Every line below needs to be transcribed without alteration, and no image may be carried over.

(Collected data)

-- Opening Marker --

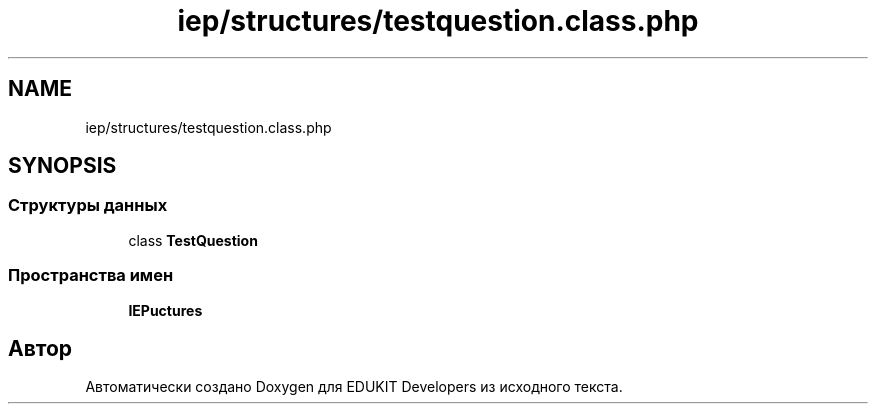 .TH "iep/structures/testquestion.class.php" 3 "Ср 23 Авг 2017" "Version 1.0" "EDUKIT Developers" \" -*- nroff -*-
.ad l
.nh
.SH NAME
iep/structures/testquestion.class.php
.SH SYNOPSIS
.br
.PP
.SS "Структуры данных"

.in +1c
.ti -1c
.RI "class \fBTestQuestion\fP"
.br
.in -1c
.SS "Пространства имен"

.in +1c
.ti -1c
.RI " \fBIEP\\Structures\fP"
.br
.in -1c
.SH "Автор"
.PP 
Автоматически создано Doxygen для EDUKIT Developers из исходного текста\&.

-- Closing Marker --

• _Solution to the exercise_
 .TH "iep/structures/testquestion.class.php" 3 "Ср 23 Авг 2017" "Version 1.0" "EDUKIT Developers" \" -*- nroff -*-
.ad l
.nh
.SH NAME
iep/structures/testquestion.class.php
.SH SYNOPSIS
.br
.PP
.SS "Структуры данных"

.in +1c
.ti -1c
.RI "class \fBTestQuestion\fP"
.br
.in -1c
.SS "Пространства имен"

.in +1c
.ti -1c
.RI " \fBIEP\\Structures\fP"
.br
.in -1c
.SH "Автор"
.PP 
Автоматически создано Doxygen для EDUKIT Developers из исходного текста\&.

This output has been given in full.